We have people with vast and varied skills and talents, but regardless of the particulars, if a person cannot fight, they are not going to win anything and some less skilled person who can is going to be the one who gets the money.
This situation has many possible names.
‘Warrior society,’ by me, but ‘the patriarchy’ is good too. Acceptable answers also include ‘rape culture,’ ‘male culture,’ ‘culture of violence,’ and ‘male bonded, tournament species primate society.’
Everything is violence, all the words, all the metaphors are violence metaphors: strength, resolve, steadfastness . . . I’m having my usual trouble finding a way in , so let’s jump to the middle. Twitter, you’re breaking my heart. Case in point, I’m sorry I hate to speak the phrase – women in comedy – Goddamn it. I’m sorry.
This isn’t about any genetic traits, or suitability, gender differences, it’s this violence thing. If we have comics competing for work, the tougher ones, the meaner ones will rise to the top. Firstly, comedy is mean, but secondly and more importantly, in any competitive environment, the tough ones do not lose to the weak ones. Success stories all tell about how ‘driven’ the person was, how they ‘wanted it more’ than others – of course that’s euphemistic for who was nastier, who was willing to be nastier, meaner, someone who wins fights – this I mean, when the talent for humour is equal. All else being equal, violence and intimidation are winning out, everywhere.
For the most part, successful people are all of the meaner variety, and we’re having some trouble legislating it away, because of course the same is possibly even more true of our leaders and our lawmakers. If they’re not alpha types, they’re not leaders. Where I’m going with this is, ladies, good men, as big as you think this problem is, you’re not really getting it. The traits for “leader” and the traits for “rapist,” those are the same set of traits, the same set of genes.
Quick level change: rapist genes have taken over the world.
Of course they have, and not just this year.
A certain criminal justice professional from Alabama has me thinking about his type, and lesser ones, and worse ones. The lesser variety of this fellow is what my friends call a dawg, a guy who lives for the conquest, just loves banging every woman he can, and we hope to keep these guys away from our wives and daughters. Respectable people over thirty consider these guys immature at best and dangerous at worst – perverts, basically. These guys spread their seed impressively sometimes, probably producing more offspring than a faithful, married man. The worse kind of these guys do all of that with violence, and rape may not be “about sex” but rapists spread their seed successfully too. Plus, again, many good, male qualities are the rapist qualities, even if he behaves and we choose those traits purely unconsciously and symbolically.

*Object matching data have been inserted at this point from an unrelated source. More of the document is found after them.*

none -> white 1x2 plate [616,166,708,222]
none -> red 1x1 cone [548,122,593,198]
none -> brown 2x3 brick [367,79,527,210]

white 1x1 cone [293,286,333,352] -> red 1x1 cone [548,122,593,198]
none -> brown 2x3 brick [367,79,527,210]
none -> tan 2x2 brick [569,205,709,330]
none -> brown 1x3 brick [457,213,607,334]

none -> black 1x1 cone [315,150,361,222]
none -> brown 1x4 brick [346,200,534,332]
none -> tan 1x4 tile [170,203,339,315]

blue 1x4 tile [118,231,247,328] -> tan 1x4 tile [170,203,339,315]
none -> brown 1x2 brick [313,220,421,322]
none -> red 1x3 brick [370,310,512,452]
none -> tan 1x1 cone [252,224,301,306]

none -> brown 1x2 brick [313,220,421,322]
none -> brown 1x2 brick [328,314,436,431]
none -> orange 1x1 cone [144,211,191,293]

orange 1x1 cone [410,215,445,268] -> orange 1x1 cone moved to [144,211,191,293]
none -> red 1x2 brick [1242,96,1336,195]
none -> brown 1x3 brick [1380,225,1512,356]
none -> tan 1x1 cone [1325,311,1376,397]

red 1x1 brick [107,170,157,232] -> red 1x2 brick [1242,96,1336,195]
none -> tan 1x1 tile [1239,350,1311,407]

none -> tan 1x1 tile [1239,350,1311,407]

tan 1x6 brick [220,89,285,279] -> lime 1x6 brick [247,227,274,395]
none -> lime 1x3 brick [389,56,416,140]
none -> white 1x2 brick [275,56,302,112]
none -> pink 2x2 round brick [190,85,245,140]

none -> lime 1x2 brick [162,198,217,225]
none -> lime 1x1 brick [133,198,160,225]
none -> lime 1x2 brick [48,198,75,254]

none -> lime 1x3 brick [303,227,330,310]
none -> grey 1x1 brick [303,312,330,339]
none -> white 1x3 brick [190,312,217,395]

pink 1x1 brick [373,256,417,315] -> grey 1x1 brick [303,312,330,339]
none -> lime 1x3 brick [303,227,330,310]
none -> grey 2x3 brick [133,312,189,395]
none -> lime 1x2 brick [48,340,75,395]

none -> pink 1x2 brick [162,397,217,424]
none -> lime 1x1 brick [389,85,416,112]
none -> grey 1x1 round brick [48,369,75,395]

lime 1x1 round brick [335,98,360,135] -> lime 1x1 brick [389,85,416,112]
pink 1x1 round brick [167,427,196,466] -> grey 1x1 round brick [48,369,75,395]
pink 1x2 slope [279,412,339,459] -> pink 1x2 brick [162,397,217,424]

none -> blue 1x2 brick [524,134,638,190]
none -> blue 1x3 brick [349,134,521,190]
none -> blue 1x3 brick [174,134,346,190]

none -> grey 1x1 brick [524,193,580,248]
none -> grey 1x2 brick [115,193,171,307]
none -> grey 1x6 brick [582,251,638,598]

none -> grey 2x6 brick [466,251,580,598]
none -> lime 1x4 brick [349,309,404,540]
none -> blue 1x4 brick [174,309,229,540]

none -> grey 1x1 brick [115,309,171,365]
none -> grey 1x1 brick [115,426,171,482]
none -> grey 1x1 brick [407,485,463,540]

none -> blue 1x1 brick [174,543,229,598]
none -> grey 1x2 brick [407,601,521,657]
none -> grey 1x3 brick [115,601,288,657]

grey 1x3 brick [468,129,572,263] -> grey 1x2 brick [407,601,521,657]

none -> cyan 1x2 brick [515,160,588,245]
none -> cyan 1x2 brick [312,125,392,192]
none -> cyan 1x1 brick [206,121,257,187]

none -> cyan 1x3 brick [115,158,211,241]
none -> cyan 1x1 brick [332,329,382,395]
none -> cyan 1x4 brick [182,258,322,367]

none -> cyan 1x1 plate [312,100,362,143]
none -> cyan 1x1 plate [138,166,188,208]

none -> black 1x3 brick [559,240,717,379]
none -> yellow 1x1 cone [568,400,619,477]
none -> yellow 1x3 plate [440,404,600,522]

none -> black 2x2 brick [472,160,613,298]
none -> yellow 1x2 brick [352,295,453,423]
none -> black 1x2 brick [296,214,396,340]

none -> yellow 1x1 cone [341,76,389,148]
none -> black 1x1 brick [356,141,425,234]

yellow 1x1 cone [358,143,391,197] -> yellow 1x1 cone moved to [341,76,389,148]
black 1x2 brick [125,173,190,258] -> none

The well-behaved “manly” fellow, the well-behaved alpha/leader/protector, the ostensibly “preferred” phenotype, he’s a product of the rapist’s genes, we almost certainly all are – but he’s the one where the rapist traits are on display: a strong will, knowing what he wants, a plan, a goal, a certain audacity. Not all strong men are rapists – but rapists are not generally pacifists, either. Ladies, you see a “winner,” keep the mace handy, is what I’m saying. Maybe if we stop selecting our leaders on the basis that they’re double “Y” chromosome psychos who will fight anything or anybody, they won’t all be rapists too.
If I drop the mike there, though, I’m still lying, over-simplifying. It’s not that simple “if we/then” statement; those are driving me crazy on Twitter, it’s not so simple. It all goes to our security. Unfortunately, on a basic level, if we don’t have our own violent men, then we’re vulnerable to the next group’s violent men, I mean, we at least think so. This is the definition of a problem, that it’s not easy. The only thing I can say that has any hope in it is that we are self-actualized creatures, that we created ourselves in this way, and that suggests we have the power to re-invent ourselves too.
We will have to get over those so-tempting simple “if we/then” things, though. It’s “if we/then,” but it’s not just some single aspect of our lives, it’s pretty much all of it. Re-inventing yourself is more than a makeover.